The Court has not overlooked defendant's implied contention that summary judgment is mandated in this case by the Appellate Division's decision in Cooper v State, in which summary judgment dismissing common-law negligence and Labor Law § 200 causes of action was granted to defendant in a claim by a worker who, like claimant, was injured at a worksite on the BQE reconstruction project and who - according to defense counsel - was also employed by DeFoe (see Persky Affirmation in Reply, ¶ 17).

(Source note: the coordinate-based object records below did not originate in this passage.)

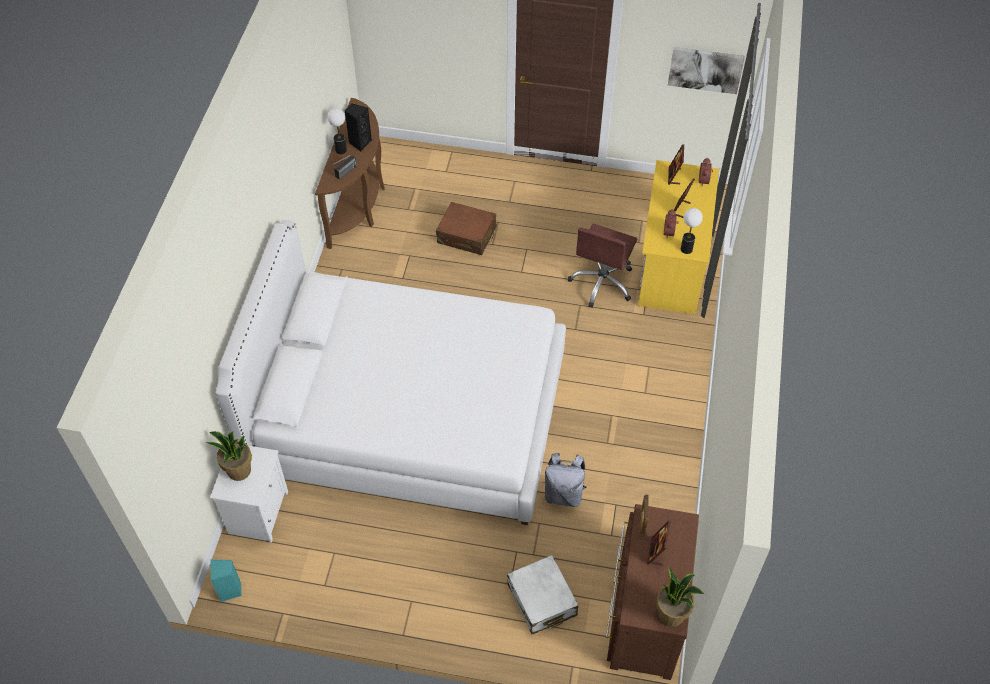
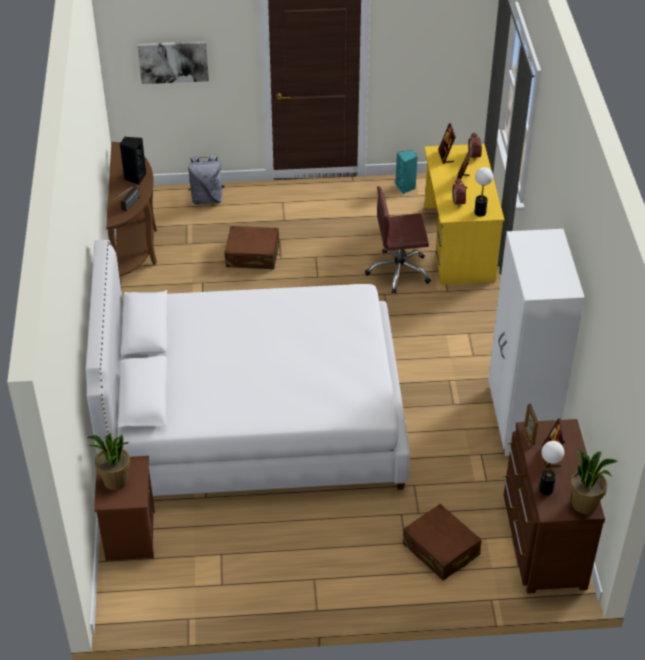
camera: 15 degrees left, 10 degrees down
(230, 591) = (127, 611): turquoise speaker -> turquoise speaker (406, 187)
(257, 511) = (129, 534): white nightstand -> brown nightstand
(341, 150) = (118, 187): table lamp -> table lamp (546, 489)
(541, 600) = (441, 550): white suitcase -> brown suitcase
(563, 493) = (428, 455): grey backpack -> grey backpack (207, 199)
(602, 283) = (398, 272): brown office chair -> brown office chair turned 75 degrees clockwise
(667, 475) = (520, 419): none -> white wardrobe
(705, 69) = (453, 53): picture -> picture (173, 61)

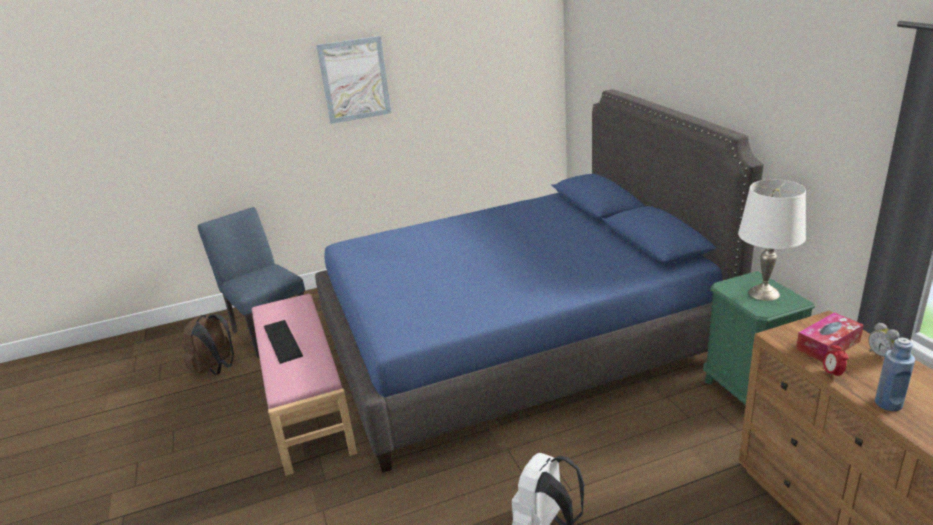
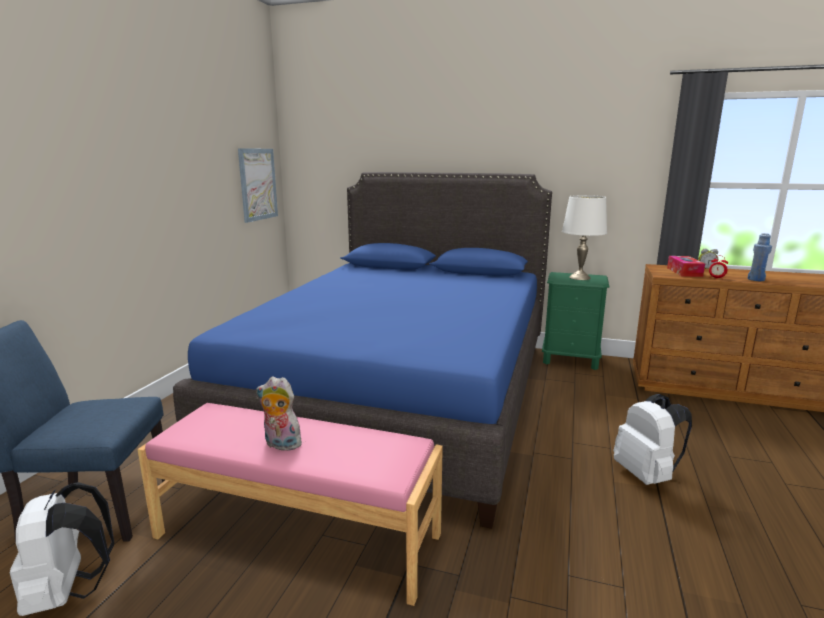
camera: 55 degrees left, 10 degrees down
(216, 369) = (68, 592): brown backpack -> white backpack
(282, 341) = (280, 445): keyboard -> plush toy
(354, 80) = (123, 147): picture -> picture (258, 184)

However, the published decision in Cooper is too cursory to evaluate the evidence that was submitted by the parties on the motion in that case. Moreover, the fact that one claimant failed to raise an issue of fact in opposition to a motion for summary judgment does not necessarily mean that another similarly situated claimant could not do so.
Accordingly, it is,
ORDERED, that claimant's motion number M-79369 is GRANTED IN PART, and claimant is permitted to serve an amended claim stating a cause of action pursuant to Labor Law § 241(6) and 12 NYCRR §23-8.2(b)(2)(iii), and is DENIED IN ALL OTHER RESPECTS, and it is further,
ORDERED, that defendant's cross motion seeking summary judgment dismissing the unamended claim number 113796 is DENIED.
September 29, 2011
Albany, New York
W. BROOKS DeBOW
Judge of the Court of Claims
Papers considered:
(1) Claim No. 113796, filed June 5, 2007; (2) Verified Answer, filed July 17, 2007; (3) Decision and Order in Gomez v State of New York, UID #2009-036-526, Claim No. 113796, Motion Nos. M-76035, CM-76463, Schweitzer, J. (Sept, 18, 2009), all papers recited in footnote 1 thereof, and transcript of September 11, 2009 oral argument thereon; (4) Amended Claim, filed November 30, 2009; (5) Second Amended Claim, filed January 7, 2010; (6) Verified Answer to Second Amended Claim, filed February 16, 2010; (7) Notice of Motion (M-79369), dated January 18, 2011; (8) Affirmation of James L. Forde, dated January 18, 2011, with Exhibits 1-10; (9) Affidavit of William Marletta, Ph.D, CSP, sworn to January 18, 2011; (10) Affirmation in Support and Opposition of David Persky, Esq., dated February 17, 2011, with Exhibits A-D; (11) Affirmation in Opposition to Cross-Motion by State, and in Reply to State's Opposition of James, L. Forde, Esq., dated March 10, 2011, with Exhibits 11-17; (12) Affirmation in Reply of David Persky, Esq., dated April 13, 2011, with Exhibits E-F; (13) Affidavit of Phillip Lamanna, sworn to February 24, 2011, with attachments. (14) Videoconference, June 13, 2011; (15) "So Ordered" Correspondence of the Court, dated June 14, 2011; (16) Correspondence of David Persky, Esq., dated June 30, 2011, with enclosures.